Dopo il ricevimento dei riders in Via Vittorio Veneto, sede le Ministero del Lavoro, Gianluca Cocco, co-managing director di Foodora Italia, ha dichiarato ieri ai microfoni di Zapping (Radiouno) che la società è disponibile al dialogo con tutte le parti.
Certamente a spaventare Foodora è l’ipotesi di una eccessiva parcellizzazione regolamentare del settore, da città a città. La gestione amministrativa sarebbe più complicata e aumenterebbero i costi. Cocco sostiene che i riders di Foodora hanno maggiori tutele, essendo inquadrati con contratto di collaborazione coordinata e continuativa, diversamente da certi competitor che invece usano la collaborazione ex art. 5 comma 2 del Dpr. 633/1972. I riders di Foodora ricevono i contributi e hanno le tutele, sono assicurati per eventuali danni a terzi, dice Cocco.

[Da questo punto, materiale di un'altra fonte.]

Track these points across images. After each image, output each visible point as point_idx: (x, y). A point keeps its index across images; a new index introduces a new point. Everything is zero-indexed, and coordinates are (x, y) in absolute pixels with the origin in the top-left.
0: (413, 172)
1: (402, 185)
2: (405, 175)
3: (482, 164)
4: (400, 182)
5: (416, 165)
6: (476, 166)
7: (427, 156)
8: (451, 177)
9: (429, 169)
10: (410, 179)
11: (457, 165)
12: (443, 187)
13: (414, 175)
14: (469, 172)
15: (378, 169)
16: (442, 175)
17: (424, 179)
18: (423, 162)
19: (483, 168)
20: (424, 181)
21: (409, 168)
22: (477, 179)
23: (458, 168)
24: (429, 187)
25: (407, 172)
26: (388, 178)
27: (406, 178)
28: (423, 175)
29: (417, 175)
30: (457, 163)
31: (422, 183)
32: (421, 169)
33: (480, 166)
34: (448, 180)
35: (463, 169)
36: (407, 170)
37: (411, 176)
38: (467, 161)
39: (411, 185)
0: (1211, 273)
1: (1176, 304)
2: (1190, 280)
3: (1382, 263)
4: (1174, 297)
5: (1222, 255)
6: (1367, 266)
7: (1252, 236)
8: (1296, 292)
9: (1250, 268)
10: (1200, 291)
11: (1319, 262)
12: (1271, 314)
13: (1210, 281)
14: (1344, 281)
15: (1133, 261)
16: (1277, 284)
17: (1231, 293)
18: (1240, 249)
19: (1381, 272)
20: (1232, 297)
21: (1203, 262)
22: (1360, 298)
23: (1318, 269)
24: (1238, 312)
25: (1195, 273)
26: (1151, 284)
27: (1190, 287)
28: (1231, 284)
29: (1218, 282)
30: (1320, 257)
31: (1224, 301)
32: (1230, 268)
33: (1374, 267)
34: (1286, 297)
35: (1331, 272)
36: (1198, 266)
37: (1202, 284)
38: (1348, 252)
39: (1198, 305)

Incalzato sul salario minimo (definito in trasmissione, purtroppo, reddito minimo), Cocco non ha preso posizione. Ha affermato che i fattorini oggi mediamente, con due/tre consegne, guadagnano dai dieci ai quindici euro all’ora, compresi i contributi e l’assicurazione. Nega il cottimo («sono pagati a prestazione», come previsto dalla tipologia contrattuale) e dinanzi alla prospettiva di un contratto nazionale avverte: la cornice è quella del lavoro autonomo, i riders possono lavorare quando vogliono, possono accettare i turni e rifiutarli, anche all’ultimo minuto. Non c’è obbligo di lavorare. La paga oraria non sarebbe meglio, fa intendere: oggi i riders guadagnano il venti o il trenta per cento in più della retribuzione oraria prevista dal contratto della logistica o dei servizi.

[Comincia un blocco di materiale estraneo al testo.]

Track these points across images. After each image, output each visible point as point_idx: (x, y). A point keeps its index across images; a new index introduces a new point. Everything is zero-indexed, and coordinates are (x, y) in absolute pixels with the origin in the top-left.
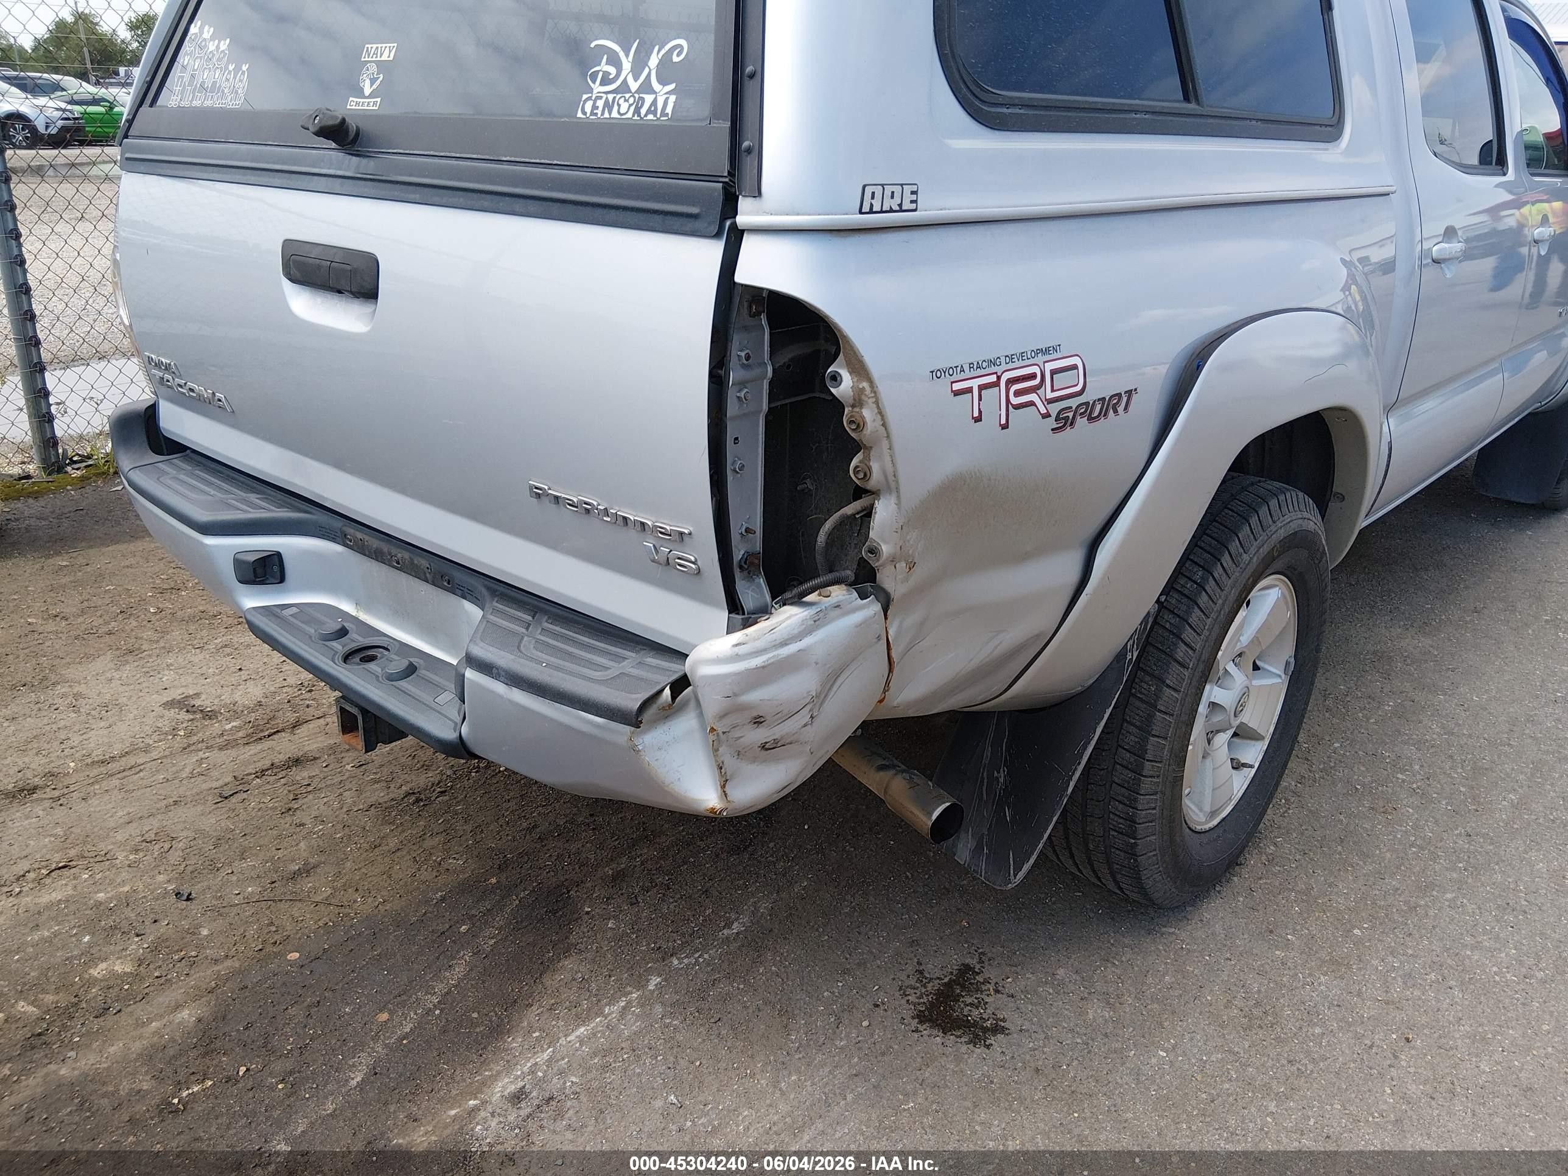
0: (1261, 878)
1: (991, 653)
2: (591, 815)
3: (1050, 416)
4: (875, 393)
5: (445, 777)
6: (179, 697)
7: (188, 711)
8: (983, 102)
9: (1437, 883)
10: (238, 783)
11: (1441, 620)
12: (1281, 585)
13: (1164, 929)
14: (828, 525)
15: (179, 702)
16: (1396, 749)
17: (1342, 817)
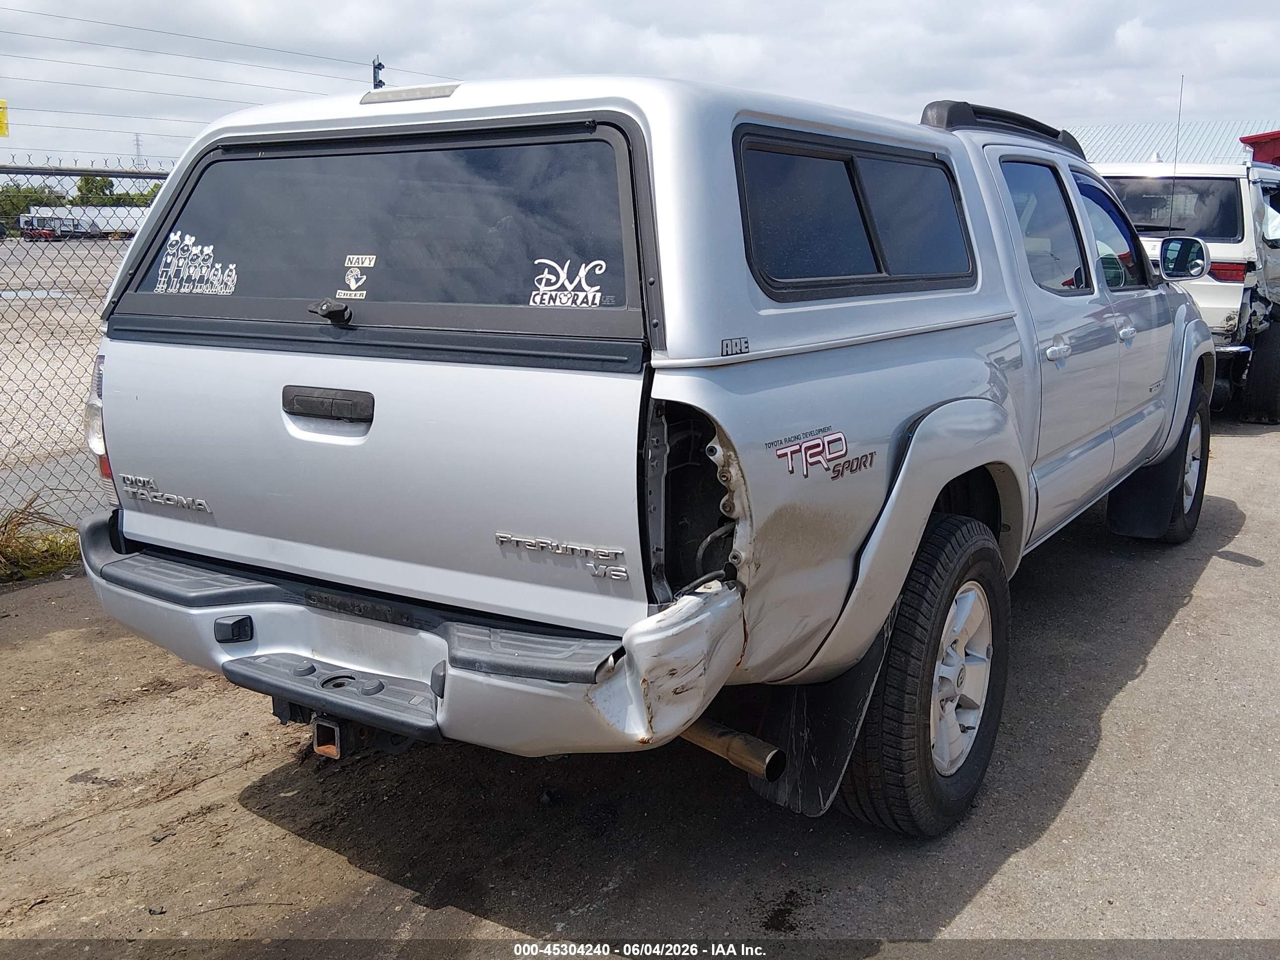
0: (991, 815)
1: (801, 632)
2: (471, 823)
3: (829, 469)
4: (737, 458)
5: (339, 809)
6: (81, 773)
7: (93, 783)
8: (773, 288)
9: (1118, 806)
10: (164, 830)
11: (1096, 630)
12: (976, 589)
13: (928, 853)
14: (704, 544)
15: (81, 776)
16: (1075, 721)
17: (1043, 770)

L’alzata di scudi di Foodora è emblematica. L’occasione offerta dal neo ministro del Lavoro, Luigi Di Maio, è quella di sedersi al tavolo delle trattative per neutralizzarle. Per cristallizzare la posizione di lavoratori indipendenti per i ciclo fattorini. La subordinazione è vista come una minaccia, la minaccia di un aumento dei costi amministrativi. Un aumento tale da far venir meno la convenienza economica dell’intermediazione.
L’iniziativa del Ministro del Lavoro rischia quindi di diventare la migliore occasione per le società del food delivery di lasciare tutto così com’è.